Tetap Produktik Meski Pandemi, Petani Milenial Polbangtan Beternak Ayam dan Kelinci

Thursday, 11 June 2020   Oleh: Administrator   54

BOGOR - www.polbangtan-bogor.ac.id | Pandemi Covid-19 memberi dampak pada semua sektor tak terkecuali pendidikan. Adanya instruksi untuk melakukan kegiatan sekolah dan perkuliahan dilakukan dari rumah dengan daring (online/e-learning) atau bentuk penugasan lainnya pun dirasakan oleh seluruh peserta didik termasuk mahasiswa Politeknik Pembangunan Pertanian (Polbangtan) dan Politeknik Enjinering Pertanian Indonesia.

Praktis aktivitas mahasiswa pun berubah dan harus menyesuaikan kondisi di tengah pandemi dengan Learn From Home (LFH). Salah satunya Muhamad Irfan,  petani milenial dari Jurusan Peternakan Program Studi Kesehatan Hewan Polbangtan Bogor, harus meninggalkan asrama. Ia pun pulang ke rumahnya di Desa Tugujaya Kecamatan Cigombong Kabupaten Bogor.

Kecintaanya dengan dunia peternakan ia buktikan dengan beternak kelinci dan ayam. Menurutnya situasi kali ini harusnya kita gunakan untuk membuat suatau kegiatan yang  bermanfaat.  “Selain membatu orang tua, saya mencoba belajar menerapkan ilmu yang saya telah dapat di bangku perkuliahan tentang cara budidaya ternak dan kesehatan ternak,” jelasnya.

“Belajar dimanapun dan kapanpun bukan menjadi persoalan. Karena di era digital kali ini kita bisa belajar dengan sistem online melalui di internet untuk mencari referensi yang kita perlukan terkait peternakan,” imbuhnya.

Tidak banyak ternak yang ia pelihara, namun cukup untuk proses belajar dan mengisi waktu luang agar lebih produktif selama pandemi. Bahkan ia manfaatkan pekarangan rumahnya dengan ditanami cabai rawit.

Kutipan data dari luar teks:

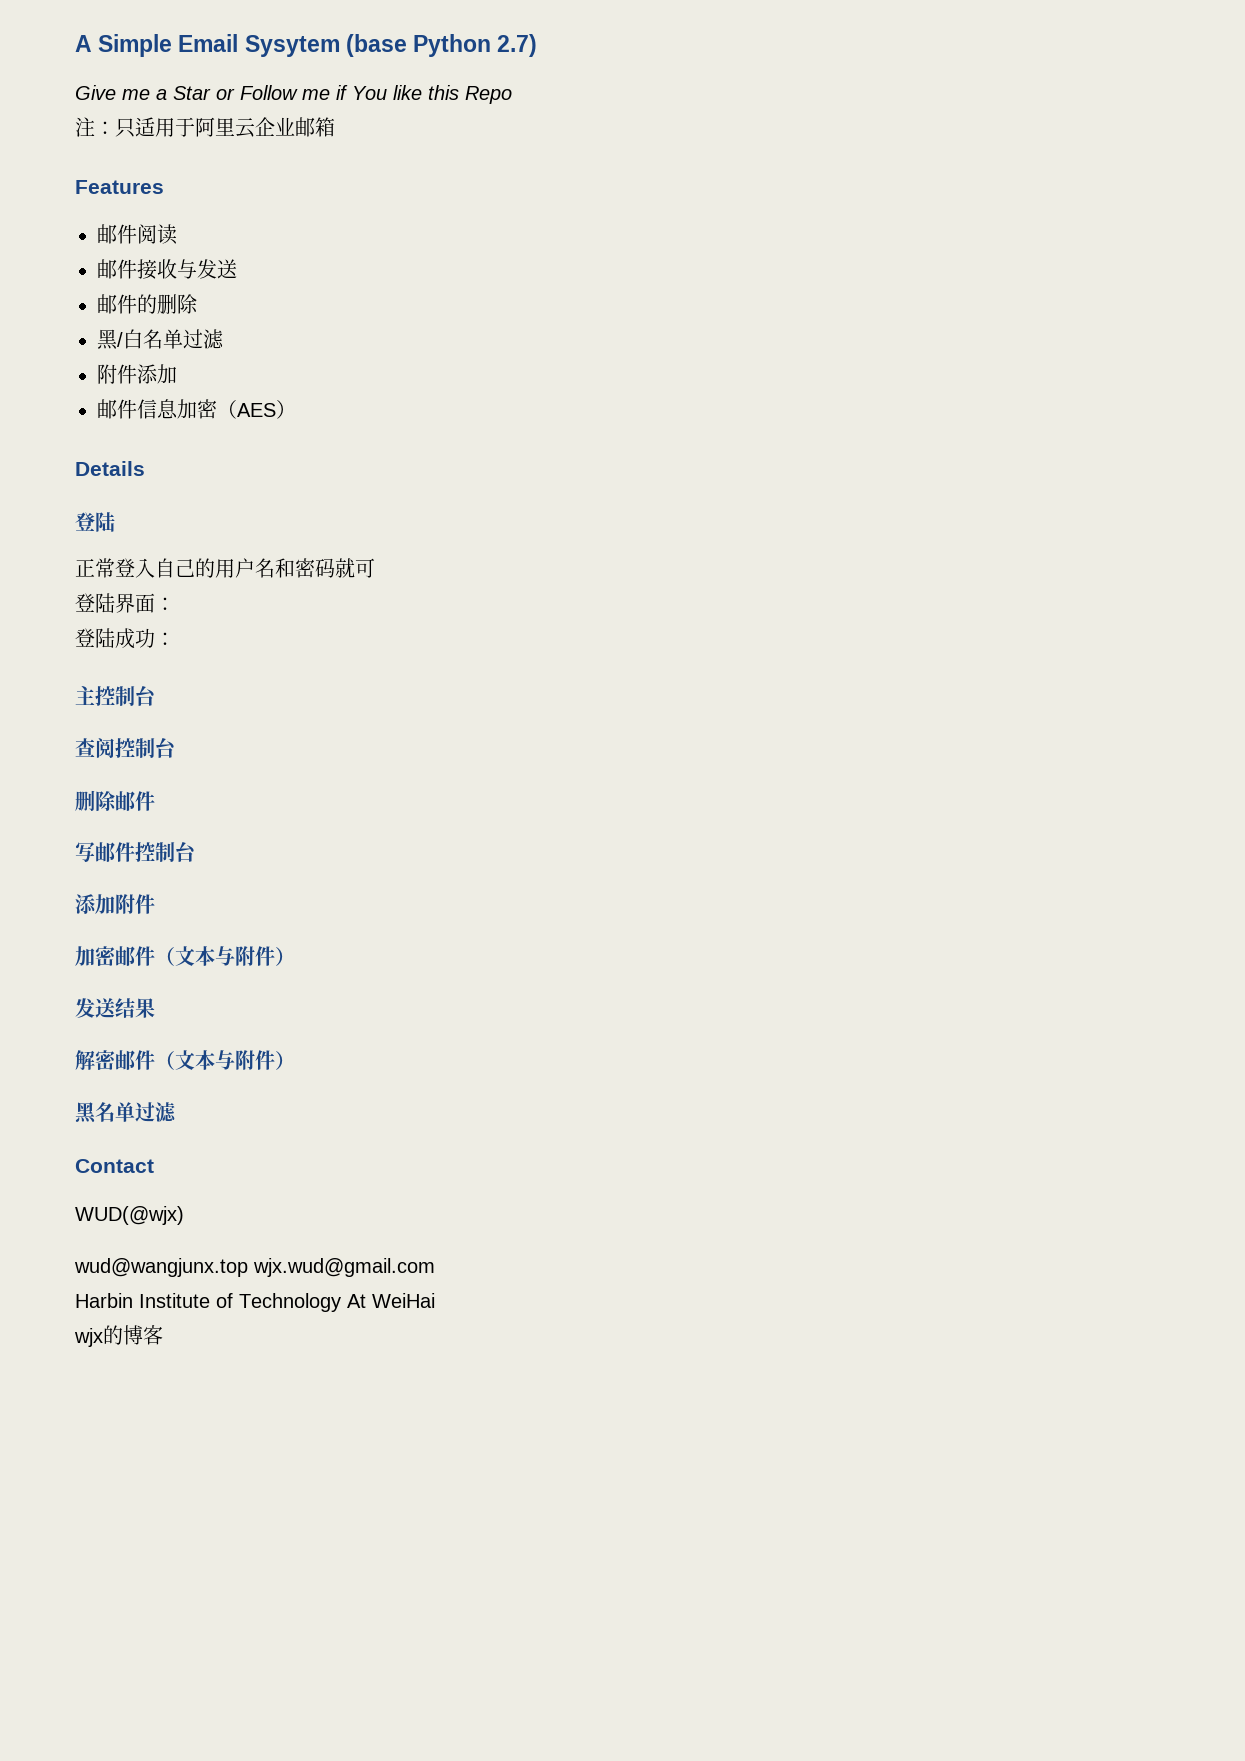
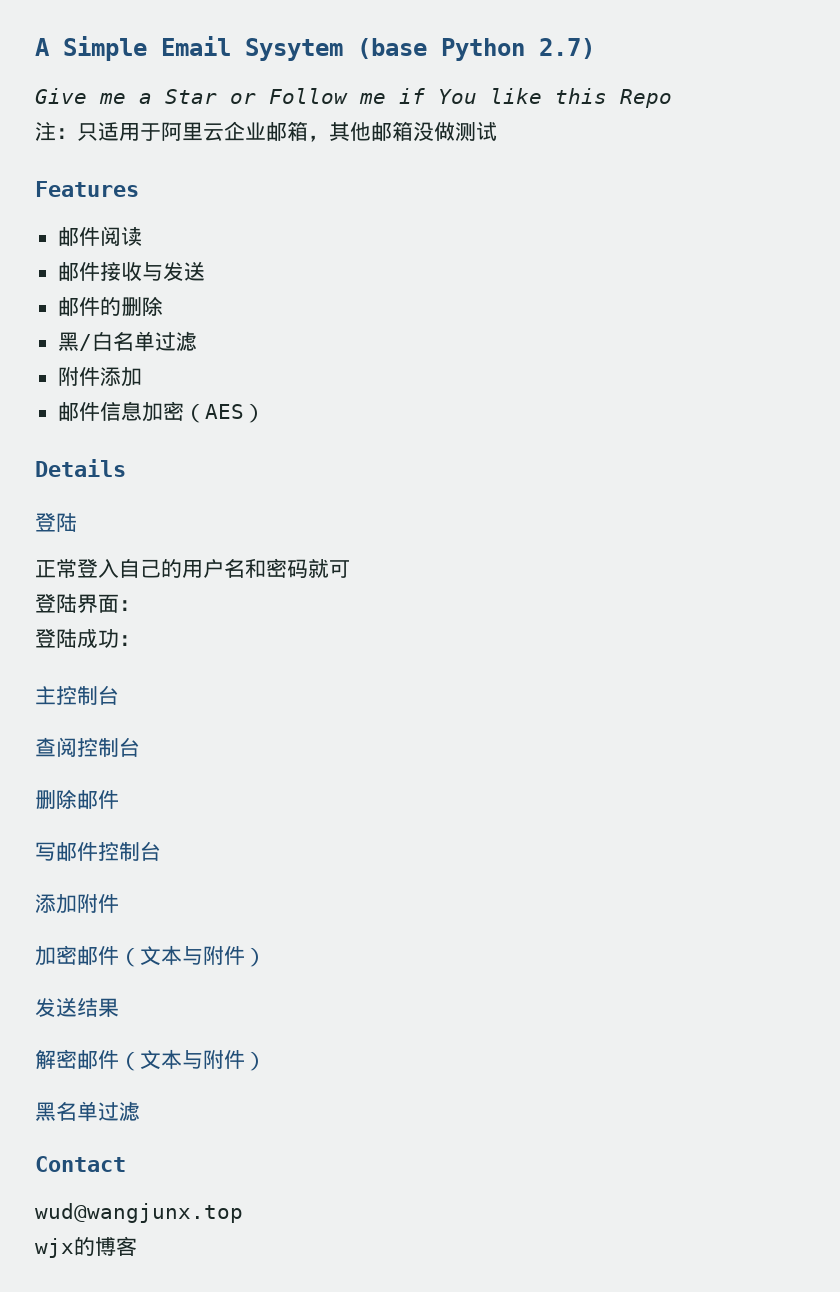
(335, 127) none -> [308,121,497,142] ，其他邮箱没做测试
[75,1206,184,1225] // WUD(@wjx) -> (126, 1164) none
[253,1258,435,1277] [75,1293,435,1312] wjx.wud@gmail.com // Harbin Institute of Technology At WeiHai -> (243, 1213) none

“Saya berharap semoga pandemi inu cepat selesai. LFH hampir 2 bulan membuat saya rindu untuk belajar seperti biasanya di kampus dan praktik langsung di lab dan kandang kampus kami,” pungkasnya.

Farhan adalah salah sosok petani milenial yang patut ditiru.Tetap produktif ditengah pandemi merupakan upaya untuk menjamin keberlangsungan stok pangan. Sepertinya yang disampaikan oleh  Menteri Pertanian, Syahrul Yasin Limpo dalam setiap kesempatan, bahwa sektor pertanian merupakan salah satu sektor yang menjadi penopang perekonomian bangsa Indonesia, ditengah keresahan bangsa Indonesia dalam menghadapi pandemi wabah virus Covid-19.

Menghadapi kondisi pandemi Covid-19, Mentan Syahrul melihat semakin banyak orang yang membutuhkan pertanian. “Pertanian yang dibutuhkan, adalah pertanian yang efektif, efisien dan transparan. Hal itu bisa dilakukan melalui petani milenial yang modern,” tutur Syahrul.

Pernyataan Mentan senada dengan Kepala Badan Penyuluhan dan Pengembangan SDM Pertanian (BPPSDMP) Prof. Dedi Nursyamsi. Dirinya menuturkan bahwa pertanian harus didukung kalangan milenial sebagai generasi muda. “Mendukung upaya pemerintah melakukan regenerasi petani sekaligus melahirkan pengusaha muda pertanian yang berdampak sosial dan ekonomi bagi masyarakat pertanian Indonesia,” tegasnya.